Data:
= = = = = = =

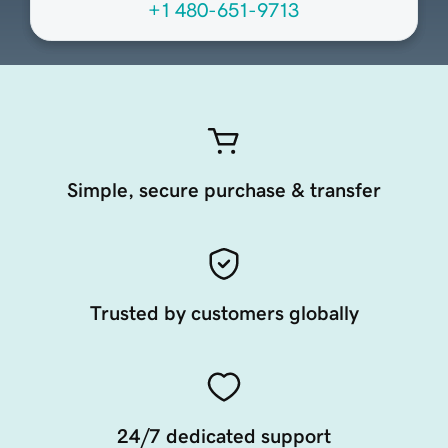
+1 480-651-9713
Simple, secure purchase & transfer
Trusted by customers globally
24/7 dedicated support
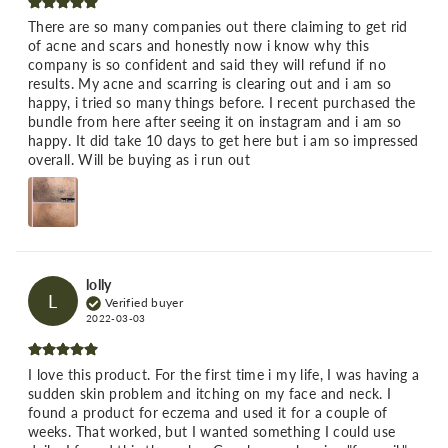
There are so many companies out there claiming to get rid
of acne and scars and honestly now i know why this
company is so confident and said they will refund if no
results. My acne and scarring is clearing out and i am so
happy, i tried so many things before. I recent purchased the
bundle from here after seeing it on instagram and i am so
happy. It did take 10 days to get here but i am so impressed
overall. Will be buying as i run out
lolly
L
Verified buyer
2022-03-03
I love this product. For the first time i my life, I was having a
sudden skin problem and itching on my face and neck. I
found a product for eczema and used it for a couple of
weeks. That worked, but I wanted something I could use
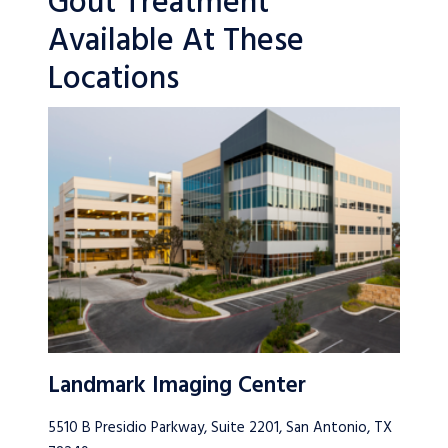
Gout Treatment
Available At These
Locations
Landmark Imaging Center
5510 B Presidio Parkway, Suite 2201, San Antonio, TX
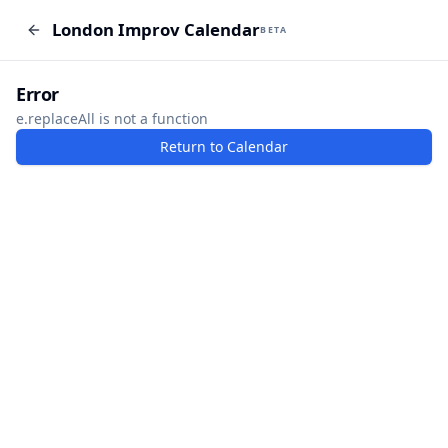
London Improv Calendar
London Improv Calendar
BETA
BETA
I just want a random word
Add Event
Error
e.replaceAll is not a function
Return to Calendar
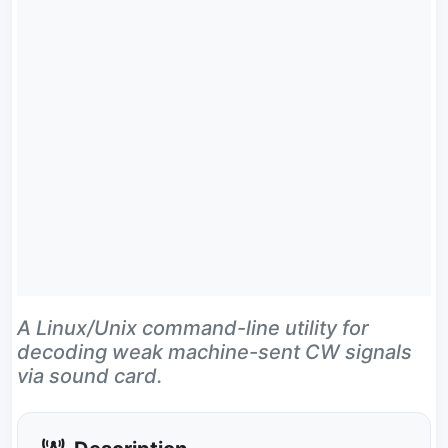
A Linux/Unix command-line utility for
decoding weak machine-sent CW signals
via sound card.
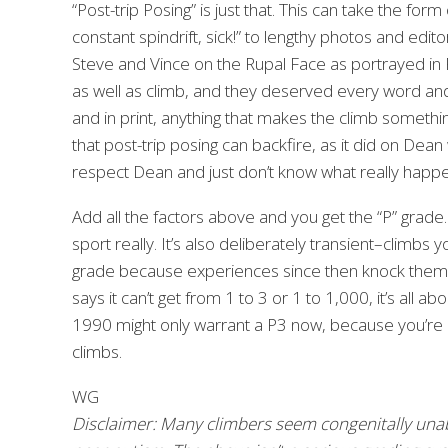
“Post-trip Posing” is just that. This can take the f
constant spindrift, sick!” to lengthy photos and edito
Steve and Vince on the Rupal Face as portrayed in P
as well as climb, and they deserved every word and
and in print, anything that makes the climb something
that post-trip posing can backfire, as it did on Dean 
respect Dean and just don’t know what really happened
Add all the factors above and you get the “P” grade. 
sport really. It’s also deliberately transient–climbs 
grade because experiences since then knock them off
says it can’t get from 1 to 3 or 1 to 1,000, it’s al
1990 might only warrant a P3 now, because you’re
climbs.
WG
Disclaimer: Many climbers seem congenitally una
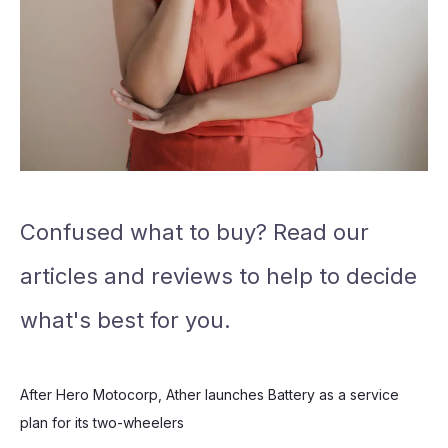
Confused what to buy? Read our
articles and reviews to help to decide
what's best for you.
After Hero Motocorp, Ather launches Battery as a service
plan for its two-wheelers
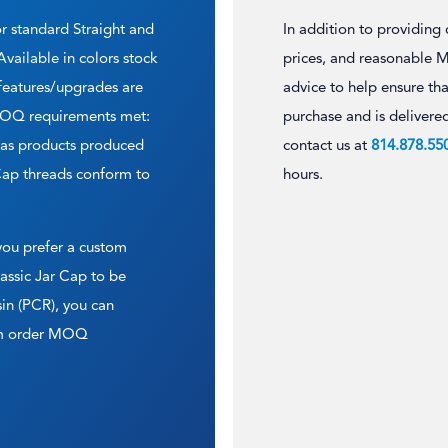
or standard Straight and
In addition to providing
vailable in colors stock
prices, and reasonable 
 features/upgrades are
advice to help ensure tha
 MOQ requirements met:
purchase and is delivere
l as products produced
contact us at
814.878.55
Cap threads conform to
hours.
 you prefer a custom
lassic Jar Cap to be
in (PCR), you can
tom order MOQ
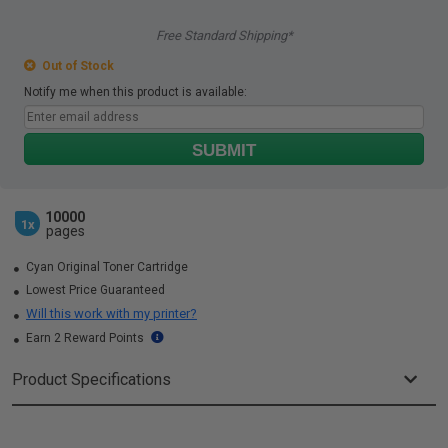
Free Standard Shipping*
Out of Stock
Notify me when this product is available:
SUBMIT
10000
1x
pages
Cyan Original Toner Cartridge
Lowest Price Guaranteed
Will this work with my printer?
Earn 2 Reward Points
Product Specifications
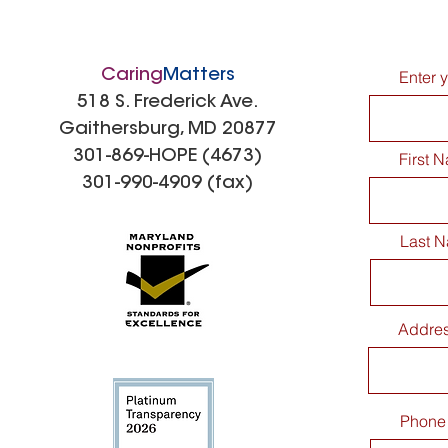
Caring
Matters
Enter 
518 S. Frederick Ave.
Gaithersburg, MD 20877
301-869-HOPE (4673)
First 
301-990-4909 (fax)
Last 
Addre
Phone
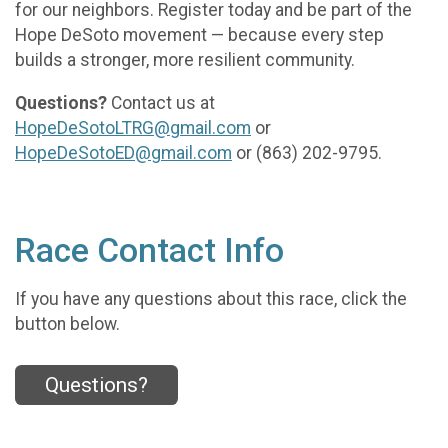
for our neighbors. Register today and be part of the
Hope DeSoto movement — because every step
builds a stronger, more resilient community.
Questions?
Contact us at
HopeDeSotoLTRG@gmail.com
or
HopeDeSotoED@gmail.com
or (863) 202-9795.
Race Contact Info
If you have any questions about this race, click the
button below.
Questions?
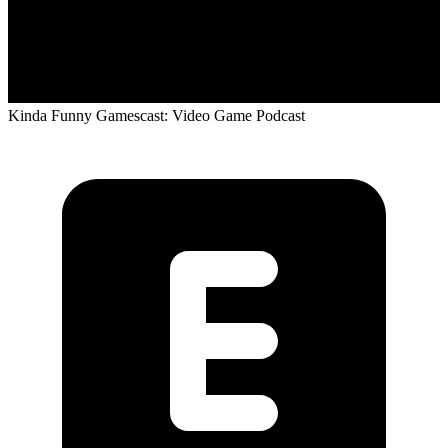
Kinda Funny Gamescast: Video Game Podcast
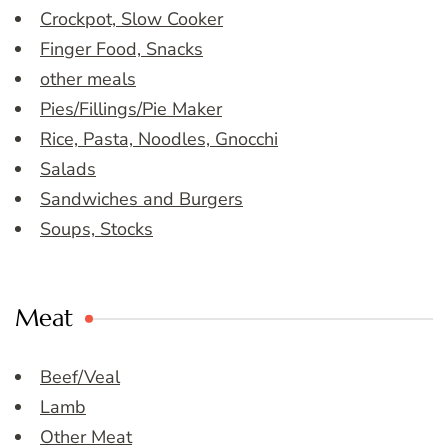
Crockpot, Slow Cooker
Finger Food, Snacks
other meals
Pies/Fillings/Pie Maker
Rice, Pasta, Noodles, Gnocchi
Salads
Sandwiches and Burgers
Soups, Stocks
Meat
Beef/Veal
Lamb
Other Meat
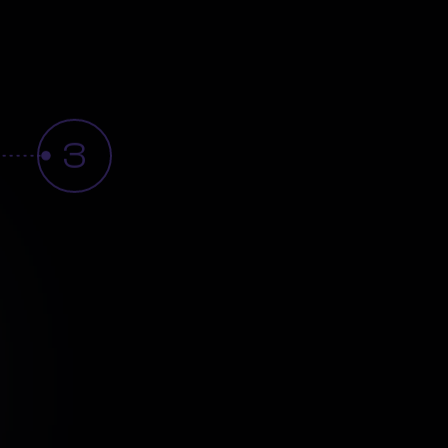
3
sight
Activation
workflow
automation
and
Smart
Notifications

= = = = = = =

Task details: Copy all of the lines above word for word, and leave the pictures out of your answer.

Your response:
+1 480-651-9713
Simple, secure purchase & transfer
Trusted by customers globally
24/7 dedicated support
There are so many companies out there claiming to get rid
of acne and scars and honestly now i know why this
company is so confident and said they will refund if no
results. My acne and scarring is clearing out and i am so
happy, i tried so many things before. I recent purchased the
bundle from here after seeing it on instagram and i am so
happy. It did take 10 days to get here but i am so impressed
overall. Will be buying as i run out
lolly
L
Verified buyer
2022-03-03
I love this product. For the first time i my life, I was having a
sudden skin problem and itching on my face and neck. I
found a product for eczema and used it for a couple of
weeks. That worked, but I wanted something I could use
Gout Treatment
Available At These
Locations
Landmark Imaging Center
5510 B Presidio Parkway, Suite 2201, San Antonio, TX
London Improv Calendar
London Improv Calendar
BETA
BETA
I just want a random word
Add Event
Error
e.replaceAll is not a function
Return to Calendar
A Linux/Unix command-line utility for
decoding weak machine-sent CW signals
via sound card.
“Post-trip Posing” is just that. This can take the f
constant spindrift, sick!” to lengthy photos and edito
Steve and Vince on the Rupal Face as portrayed in P
as well as climb, and they deserved every word and
and in print, anything that makes the climb something
that post-trip posing can backfire, as it did on Dean 
respect Dean and just don’t know what really happened
Add all the factors above and you get the “P” grade. 
sport really. It’s also deliberately transient–climbs 
grade because experiences since then knock them off
says it can’t get from 1 to 3 or 1 to 1,000, it’s al
1990 might only warrant a P3 now, because you’re
climbs.
WG
Disclaimer: Many climbers seem congenitally una
Confused what to buy? Read our
articles and reviews to help to decide
what's best for you.
After Hero Motocorp, Ather launches Battery as a service
plan for its two-wheelers
or standard Straight and
In addition to providing
vailable in colors stock
prices, and reasonable 
 features/upgrades are
advice to help ensure tha
 MOQ requirements met:
purchase and is delivere
l as products produced
contact us at
814.878.55
Cap threads conform to
hours.
 you prefer a custom
lassic Jar Cap to be
in (PCR), you can
tom order MOQ
Free Standard Shipping*
Out of Stock
Notify me when this product is available:
SUBMIT
10000
1x
pages
Cyan Original Toner Cartridge
Lowest Price Guaranteed
Will this work with my printer?
Earn 2 Reward Points
Product Specifications
Caring
Matters
Enter 
518 S. Frederick Ave.
Gaithersburg, MD 20877
301-869-HOPE (4673)
First 
301-990-4909 (fax)
Last 
Addre
Phone
for our neighbors. Register today and be part of the
Hope DeSoto movement — because every step
builds a stronger, more resilient community.
Questions?
Contact us at
HopeDeSotoLTRG@gmail.com
or
HopeDeSotoED@gmail.com
or (863) 202-9795.
Race Contact Info
If you have any questions about this race, click the
button below.
Questions?
Kinda Funny Gamescast: Video Game Podcast
Crockpot, Slow Cooker
Finger Food, Snacks
other meals
Pies/Fillings/Pie Maker
Rice, Pasta, Noodles, Gnocchi
Salads
Sandwiches and Burgers
Soups, Stocks
Meat
Beef/Veal
Lamb
Other Meat
3
sight
Activation
workflow
automation
and
Smart
Notifications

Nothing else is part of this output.